IV. Other images display the truth. Hezekiah in the joy of pardon pours forth his soul in praise. His words are worthy to be often and deeply pondered. Let his ecstatic utterance be heard--"You have in love to my soul delivered it from the pit of corruption--for You have cast all my sins behind Your back." (Isaiah 38:17.) Expressive is this picture. It is obvious, that objects "behind the back" cannot be before the face. The eye no longer can discern them--they are as completely hidden as if their existence had ceased. Thus our gracious God no longer fixes an avenging look on sins forgiven. Omniscience is His attribute; but omniscience fails to view them. Let this glad assurance be among the believer's treasures. Let him renew the strain, "You have cast all my sins behind Your back." "He forgives all my iniquities."
V. The mind of the Spirit which pervades Scripture again appears in Jeremiah's proclamation--"In those days and in that time, says the Lord, the iniquity of Israel shall be sought for, and there shall be none; and the sins of Judah, and they shall not be found, for I will forgive the remnant I spare." (Jer. 50:20.)
It is here supposed that search for sin is made but the investigation fails. Sin is declared, in reference to wrath against God's people, to be a nonentity. They who prosecute the scrutiny are constrained to confess they "cannot be found." Let this grand comfort be fully embraced. Let the song be prolonged, "He forgives all your iniquities."

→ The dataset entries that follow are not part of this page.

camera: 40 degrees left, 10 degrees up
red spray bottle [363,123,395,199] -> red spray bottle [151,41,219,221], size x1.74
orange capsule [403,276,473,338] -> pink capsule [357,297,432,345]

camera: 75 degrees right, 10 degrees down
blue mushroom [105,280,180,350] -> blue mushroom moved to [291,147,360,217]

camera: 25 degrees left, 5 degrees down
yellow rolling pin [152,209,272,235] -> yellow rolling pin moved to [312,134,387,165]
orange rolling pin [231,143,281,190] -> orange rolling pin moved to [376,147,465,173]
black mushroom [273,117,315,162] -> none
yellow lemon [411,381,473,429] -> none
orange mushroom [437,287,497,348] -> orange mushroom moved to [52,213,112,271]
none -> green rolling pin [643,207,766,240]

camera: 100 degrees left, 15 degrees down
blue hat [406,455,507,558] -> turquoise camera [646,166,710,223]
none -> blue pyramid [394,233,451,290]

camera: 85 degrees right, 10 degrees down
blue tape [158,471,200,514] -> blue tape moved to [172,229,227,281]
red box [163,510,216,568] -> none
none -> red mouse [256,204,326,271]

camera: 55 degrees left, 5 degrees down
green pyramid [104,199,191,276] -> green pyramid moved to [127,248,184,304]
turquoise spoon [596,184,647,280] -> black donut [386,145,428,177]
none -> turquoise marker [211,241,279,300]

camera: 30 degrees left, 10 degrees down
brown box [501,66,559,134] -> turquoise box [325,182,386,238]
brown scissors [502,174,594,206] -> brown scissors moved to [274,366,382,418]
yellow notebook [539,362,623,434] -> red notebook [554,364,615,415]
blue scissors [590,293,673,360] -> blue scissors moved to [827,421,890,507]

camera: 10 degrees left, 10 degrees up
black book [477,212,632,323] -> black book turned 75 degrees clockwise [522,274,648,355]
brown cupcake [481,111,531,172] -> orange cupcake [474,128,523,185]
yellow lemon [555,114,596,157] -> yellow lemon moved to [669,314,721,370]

VI. Again--when Micah ends his prophecy, in high glow of rapture he exclaims, "Who is a God like you, who pardons sin and forgives the transgression of the remnant of his inheritance? You do not stay angry forever but delight to show mercy. You will again have compassion on us; you will tread our sins underfoot and hurl all our iniquities into the depths of the sea." (Micah 7:18-19.)
The whole passage is bright as the mid-day sun in tidings of complete forgiveness. Let the last words only be noted. Where will all our sins be cast? Not on the surface of the waves--then they might float, be grasped, and brought again to land. No! they shall be deeply buried in ocean's lowest caverns, in the abyss of mighty waters, in the profundities of unfathomable depths. No more can any line extend to their concealing grave--no toil or skill can any more upraise them. They lie utterly beyond recovery--extrication is impossible. Thus the Apocalypse describes utter destruction--"A mighty angel took up a stone like a great millstone, and cast it into the sea, saying, Thus with violence shall that great city Babylon be thrown down, and shall be found no more at all." (Rev. 18:21.)
Is all the fruit now gathered from Scripture's tree of complete forgiveness? No--abundance yet remains. Laden branches still drop their golden treasures--but at present enough has been said to awaken the full flow of gratitude.
Are there any who feel that they cannot sing, "Bless the Lord, O my soul, who forgives all your iniquities"? The warning against such is fearful. They claim no portion in forgiveness! If they are unforgiven, what is their present condition--what their future doom? Let not the warning be unheeded. There is a broad path leading downwards to a prison-house where forgiveness never comes.